Otto Linsuain wrote:
> 
> Well Erk, there is something wrong with that. It is misleading! If the
> Limit is not independent of the direction, then, strictly speaking, the
> Limit does not exist. Mathematica should not give you a value for the
> Limit in that case unless you specify the Direction. Or it should at least
> specify under what conditions you get what limit. For example, when you
> ask Mathematica for an integral that depends on some parameters it might
> give you a conditional answer, something like
> 
> If[parameters satisfy some condition, one answer, another answer]
> 
> With the Limit function, this is complicated because there is a continuum
> of possible directions on the complex plane.

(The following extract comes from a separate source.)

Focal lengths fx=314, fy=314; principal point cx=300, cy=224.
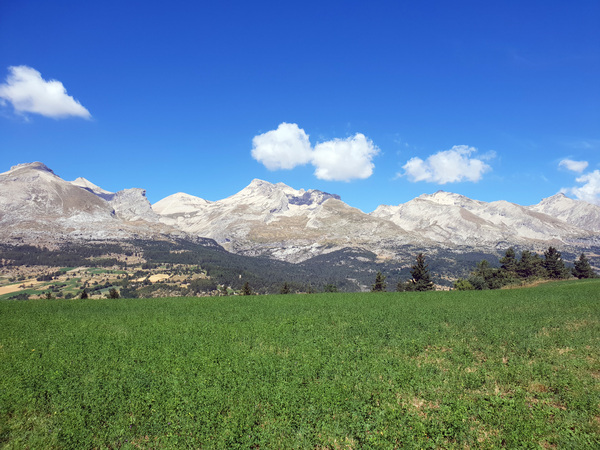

If it was just
> Direction -> -1 or +1, then I am sure the fellows at Wolfram would have
> solved this long ago.
> 
> As for the limits Limit[1/x, x->0] and Limit[Tan[x],x->Pi/2], without
> specifying a direction, the correct answer is that they don't exist.
> 
> Otto Linsuain.

Thanks a lot for your many comments, I got the point. 

I understand that Direction->Automatic actually takes Direction->-1. This
explains Mathematica's behaviour.

So in your opinion, should then Limit[1/x,x->0] remain unevaluated by default? 
Or what doyou think would be a reasonable answer for Direction->Automatic?

Cheers
   -erk-